Overall Best: Personalizing Recommendations Without User Activity
The UCI ML Repository is home to over 600 datasets. While there are plenty of ways to filter for datasets, how about using ML to do the work for you? Angel Vilchis, a junior computer science major specializing in intelligent systems, built a model that recommends datasets related to a select dataset. Vilchis says the model’s recommendations are highly accurate, and it benefits all users browsing the UCI ML Repository.
You first select a dataset in the UCI ML Repository you’re interested in. Then, you specify how many related datasets you would like to be recommended. Datasets are recommended based on how similar they are to the selected dataset based on three measures: characteristics, context and popularity. You can also customize the model to prefer one similarity measure over the other.
Overall Runner Up: SEW.NLP – NLP for Dataset Parsing
Knowing the context surrounding data that is collected is important and can help determine whether or not it’s suitable for your needs. To better understand datasets, the SEW.NLP team created a question-answering NLP model. They used SciBert and XLNet models and the Qasper dataset to extract information from scientific papers about datasets in the UCI ML Repository.
SEW.NLP was created by:
- Edoardo Botta – senior economics and computer science major, Università Bocconi
- William Han – senior psychological science major, UCI
- Sanay Talsania – senior business information management major, UCI
Most Creative: UnlimitedMonsterLearning – Automatic Statistician
What does it mean when a dataset is “good”? UnlimitedMonsterLearning strives to answer that question and address related concerns and ethics about the quality of datasets.
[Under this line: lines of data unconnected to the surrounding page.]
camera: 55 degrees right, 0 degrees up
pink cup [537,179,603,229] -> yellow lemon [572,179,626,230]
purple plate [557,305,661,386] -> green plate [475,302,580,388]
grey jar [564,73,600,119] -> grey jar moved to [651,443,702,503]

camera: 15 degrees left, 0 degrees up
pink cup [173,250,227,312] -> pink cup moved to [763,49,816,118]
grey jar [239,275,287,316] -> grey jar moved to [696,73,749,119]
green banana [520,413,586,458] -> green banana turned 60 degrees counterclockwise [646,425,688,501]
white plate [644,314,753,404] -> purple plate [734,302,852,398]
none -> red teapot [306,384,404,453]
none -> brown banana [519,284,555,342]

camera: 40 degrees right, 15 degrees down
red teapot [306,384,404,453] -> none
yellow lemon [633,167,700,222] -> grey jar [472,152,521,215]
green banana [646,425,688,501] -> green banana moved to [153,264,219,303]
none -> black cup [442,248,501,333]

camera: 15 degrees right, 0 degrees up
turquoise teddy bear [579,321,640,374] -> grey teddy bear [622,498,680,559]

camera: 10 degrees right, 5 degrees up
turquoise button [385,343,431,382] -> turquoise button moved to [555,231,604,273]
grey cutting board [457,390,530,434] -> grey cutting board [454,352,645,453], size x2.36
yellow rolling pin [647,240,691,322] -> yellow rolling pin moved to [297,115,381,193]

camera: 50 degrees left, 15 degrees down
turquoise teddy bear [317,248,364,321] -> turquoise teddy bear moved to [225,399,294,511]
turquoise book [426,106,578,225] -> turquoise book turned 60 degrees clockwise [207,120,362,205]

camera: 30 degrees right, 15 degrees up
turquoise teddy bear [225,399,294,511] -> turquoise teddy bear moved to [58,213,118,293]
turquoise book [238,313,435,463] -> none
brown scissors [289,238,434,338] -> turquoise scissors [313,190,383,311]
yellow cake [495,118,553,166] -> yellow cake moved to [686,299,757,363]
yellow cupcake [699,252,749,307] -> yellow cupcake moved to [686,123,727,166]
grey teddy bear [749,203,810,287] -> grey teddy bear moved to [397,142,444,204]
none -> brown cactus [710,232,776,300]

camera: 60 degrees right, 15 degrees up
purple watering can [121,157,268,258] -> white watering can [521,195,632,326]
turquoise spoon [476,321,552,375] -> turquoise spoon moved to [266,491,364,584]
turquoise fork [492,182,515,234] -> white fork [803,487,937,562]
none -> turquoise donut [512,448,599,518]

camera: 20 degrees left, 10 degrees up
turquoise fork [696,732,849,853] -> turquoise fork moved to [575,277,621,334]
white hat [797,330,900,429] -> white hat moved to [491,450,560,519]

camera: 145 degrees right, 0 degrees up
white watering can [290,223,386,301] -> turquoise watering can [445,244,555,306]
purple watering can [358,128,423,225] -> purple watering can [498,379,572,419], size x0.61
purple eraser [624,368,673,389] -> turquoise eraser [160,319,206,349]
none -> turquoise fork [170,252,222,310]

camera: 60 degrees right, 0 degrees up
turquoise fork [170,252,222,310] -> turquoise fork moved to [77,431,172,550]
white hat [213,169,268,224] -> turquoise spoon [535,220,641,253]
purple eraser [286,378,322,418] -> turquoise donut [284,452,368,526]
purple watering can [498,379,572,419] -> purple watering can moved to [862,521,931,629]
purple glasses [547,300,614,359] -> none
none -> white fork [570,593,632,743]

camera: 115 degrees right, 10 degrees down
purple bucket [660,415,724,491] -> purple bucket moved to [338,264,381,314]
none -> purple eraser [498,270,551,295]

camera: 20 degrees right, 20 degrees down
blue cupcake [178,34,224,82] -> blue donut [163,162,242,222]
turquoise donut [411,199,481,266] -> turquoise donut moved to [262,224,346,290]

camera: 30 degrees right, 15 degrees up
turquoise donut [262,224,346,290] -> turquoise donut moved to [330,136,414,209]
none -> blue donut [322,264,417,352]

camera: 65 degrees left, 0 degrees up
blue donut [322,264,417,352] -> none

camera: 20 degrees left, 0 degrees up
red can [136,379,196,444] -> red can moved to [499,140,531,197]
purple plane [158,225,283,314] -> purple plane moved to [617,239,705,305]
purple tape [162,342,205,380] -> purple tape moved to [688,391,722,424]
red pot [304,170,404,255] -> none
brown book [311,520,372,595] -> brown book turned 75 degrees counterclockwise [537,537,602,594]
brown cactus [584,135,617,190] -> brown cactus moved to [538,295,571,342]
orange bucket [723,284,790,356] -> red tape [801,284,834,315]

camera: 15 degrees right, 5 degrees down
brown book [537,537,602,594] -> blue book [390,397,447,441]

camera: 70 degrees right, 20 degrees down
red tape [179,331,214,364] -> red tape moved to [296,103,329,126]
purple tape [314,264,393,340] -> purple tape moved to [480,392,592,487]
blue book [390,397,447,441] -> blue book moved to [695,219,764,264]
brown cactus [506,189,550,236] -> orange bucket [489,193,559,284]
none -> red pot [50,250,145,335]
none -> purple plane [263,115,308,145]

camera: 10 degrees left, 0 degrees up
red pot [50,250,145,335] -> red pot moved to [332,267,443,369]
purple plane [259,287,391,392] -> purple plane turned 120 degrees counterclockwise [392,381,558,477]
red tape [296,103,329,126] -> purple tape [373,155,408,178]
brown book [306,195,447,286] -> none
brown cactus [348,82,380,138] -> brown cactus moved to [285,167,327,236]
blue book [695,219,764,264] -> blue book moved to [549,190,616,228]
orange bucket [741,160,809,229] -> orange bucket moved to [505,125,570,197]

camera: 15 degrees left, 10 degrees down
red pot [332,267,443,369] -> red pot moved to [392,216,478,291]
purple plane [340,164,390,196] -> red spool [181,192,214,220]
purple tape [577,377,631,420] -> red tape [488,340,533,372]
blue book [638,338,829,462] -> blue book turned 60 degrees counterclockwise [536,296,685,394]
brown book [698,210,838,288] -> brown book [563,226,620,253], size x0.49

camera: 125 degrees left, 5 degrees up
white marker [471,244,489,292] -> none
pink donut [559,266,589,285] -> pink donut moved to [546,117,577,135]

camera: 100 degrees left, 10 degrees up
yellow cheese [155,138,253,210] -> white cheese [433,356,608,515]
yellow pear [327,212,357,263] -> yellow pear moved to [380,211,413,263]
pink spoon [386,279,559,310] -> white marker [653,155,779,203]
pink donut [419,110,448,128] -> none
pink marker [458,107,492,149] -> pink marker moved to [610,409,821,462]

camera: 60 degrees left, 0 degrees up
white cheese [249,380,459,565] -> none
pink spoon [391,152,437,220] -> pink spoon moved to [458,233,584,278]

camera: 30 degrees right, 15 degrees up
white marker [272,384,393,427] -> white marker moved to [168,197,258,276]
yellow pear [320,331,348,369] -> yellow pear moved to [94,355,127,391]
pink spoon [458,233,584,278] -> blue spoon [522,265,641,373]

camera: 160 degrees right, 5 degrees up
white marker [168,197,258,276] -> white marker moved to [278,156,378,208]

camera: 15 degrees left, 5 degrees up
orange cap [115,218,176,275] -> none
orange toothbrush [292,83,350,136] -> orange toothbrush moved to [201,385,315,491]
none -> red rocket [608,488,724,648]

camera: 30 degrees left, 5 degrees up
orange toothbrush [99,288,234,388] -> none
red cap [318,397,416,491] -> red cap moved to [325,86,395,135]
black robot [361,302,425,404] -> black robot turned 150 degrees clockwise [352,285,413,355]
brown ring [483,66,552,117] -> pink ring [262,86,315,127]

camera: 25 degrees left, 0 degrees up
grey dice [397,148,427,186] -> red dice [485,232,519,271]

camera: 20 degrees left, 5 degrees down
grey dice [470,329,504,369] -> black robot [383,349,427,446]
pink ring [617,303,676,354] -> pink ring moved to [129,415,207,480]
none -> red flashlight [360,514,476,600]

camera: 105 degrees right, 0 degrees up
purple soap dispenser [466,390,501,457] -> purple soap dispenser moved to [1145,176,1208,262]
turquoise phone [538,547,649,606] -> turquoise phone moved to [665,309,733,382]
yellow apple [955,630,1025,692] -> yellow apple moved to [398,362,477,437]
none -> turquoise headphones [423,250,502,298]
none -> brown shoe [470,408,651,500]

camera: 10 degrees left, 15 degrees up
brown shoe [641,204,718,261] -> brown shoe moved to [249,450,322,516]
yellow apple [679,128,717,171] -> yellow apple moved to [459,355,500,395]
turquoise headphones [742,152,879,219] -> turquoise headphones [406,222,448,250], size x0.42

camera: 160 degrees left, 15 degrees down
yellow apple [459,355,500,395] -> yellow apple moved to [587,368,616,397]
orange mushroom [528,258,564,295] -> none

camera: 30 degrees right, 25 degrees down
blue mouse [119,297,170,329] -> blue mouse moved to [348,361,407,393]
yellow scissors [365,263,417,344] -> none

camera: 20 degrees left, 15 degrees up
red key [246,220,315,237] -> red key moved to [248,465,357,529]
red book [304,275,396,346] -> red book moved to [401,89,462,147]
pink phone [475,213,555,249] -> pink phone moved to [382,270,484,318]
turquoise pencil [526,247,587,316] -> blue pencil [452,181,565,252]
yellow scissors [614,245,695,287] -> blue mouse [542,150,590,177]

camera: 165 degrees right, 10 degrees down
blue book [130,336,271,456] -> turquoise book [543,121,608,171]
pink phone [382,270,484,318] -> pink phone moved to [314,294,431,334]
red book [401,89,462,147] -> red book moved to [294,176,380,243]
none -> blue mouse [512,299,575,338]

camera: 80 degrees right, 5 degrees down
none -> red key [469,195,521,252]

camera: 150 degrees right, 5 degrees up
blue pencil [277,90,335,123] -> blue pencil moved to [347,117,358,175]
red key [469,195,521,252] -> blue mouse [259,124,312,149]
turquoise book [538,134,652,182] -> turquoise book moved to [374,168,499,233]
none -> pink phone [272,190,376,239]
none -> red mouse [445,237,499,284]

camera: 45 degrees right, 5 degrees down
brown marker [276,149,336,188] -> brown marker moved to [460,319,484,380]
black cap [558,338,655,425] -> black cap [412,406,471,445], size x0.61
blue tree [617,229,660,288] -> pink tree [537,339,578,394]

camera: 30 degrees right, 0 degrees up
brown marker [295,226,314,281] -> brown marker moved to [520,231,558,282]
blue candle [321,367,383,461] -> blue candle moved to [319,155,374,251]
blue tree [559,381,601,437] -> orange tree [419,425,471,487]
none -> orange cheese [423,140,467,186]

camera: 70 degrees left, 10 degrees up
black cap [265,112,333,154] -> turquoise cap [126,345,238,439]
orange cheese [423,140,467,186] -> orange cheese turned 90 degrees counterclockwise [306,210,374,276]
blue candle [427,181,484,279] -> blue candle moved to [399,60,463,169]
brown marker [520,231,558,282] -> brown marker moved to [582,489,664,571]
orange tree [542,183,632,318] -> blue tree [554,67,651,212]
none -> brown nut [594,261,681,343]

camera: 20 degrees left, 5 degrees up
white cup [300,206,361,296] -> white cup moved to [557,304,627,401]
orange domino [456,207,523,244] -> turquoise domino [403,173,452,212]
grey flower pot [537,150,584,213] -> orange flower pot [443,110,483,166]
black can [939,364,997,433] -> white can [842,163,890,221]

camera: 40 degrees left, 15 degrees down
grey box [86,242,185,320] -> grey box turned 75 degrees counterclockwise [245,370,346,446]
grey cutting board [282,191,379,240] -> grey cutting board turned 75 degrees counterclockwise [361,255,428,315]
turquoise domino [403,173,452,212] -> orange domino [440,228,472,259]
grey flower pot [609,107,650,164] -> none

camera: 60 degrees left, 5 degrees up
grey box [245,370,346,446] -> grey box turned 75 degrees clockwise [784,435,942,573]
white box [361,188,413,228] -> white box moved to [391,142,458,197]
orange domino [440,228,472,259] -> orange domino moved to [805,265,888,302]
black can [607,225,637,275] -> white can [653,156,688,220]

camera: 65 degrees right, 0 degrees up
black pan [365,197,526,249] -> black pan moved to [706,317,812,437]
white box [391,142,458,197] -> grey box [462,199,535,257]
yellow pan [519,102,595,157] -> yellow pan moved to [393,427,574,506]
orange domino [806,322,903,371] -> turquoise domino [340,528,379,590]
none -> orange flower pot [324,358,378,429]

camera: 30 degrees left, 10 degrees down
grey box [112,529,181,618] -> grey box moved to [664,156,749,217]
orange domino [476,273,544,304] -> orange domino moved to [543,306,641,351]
The team evaluated the quality of datasets using statistical parameters and analyzed the pattern of dataset popularity with respect to a variety of statistical qualities.
UnlimitedMonsterLearning was created by:
- Yiqin Chen – junior business information management and data science major, UCI
- Hao Li – junior mathematics major and statistics minor, UCI
Most Impactful: Team Untitled – Search
The goal of Team Untitled is to improve and refine the process of searching for information in datasets using NLP. Team Untitled combined latent dirichlet allocation and latent semantic analysis modeling techniques to find the most relevant words in datasets. This helps expand search queries and find the most relevant datasets.
Team Untitled was created by:
- John Lorenzini – freshman computer science major, UCI
- Meera Jagota – freshman computer science major, UCI
- John Daniel Norombaba – freshman software engineering major, UCI
- Neel Ramesh – freshman computer science and engineering major, UCI
— Karen Phan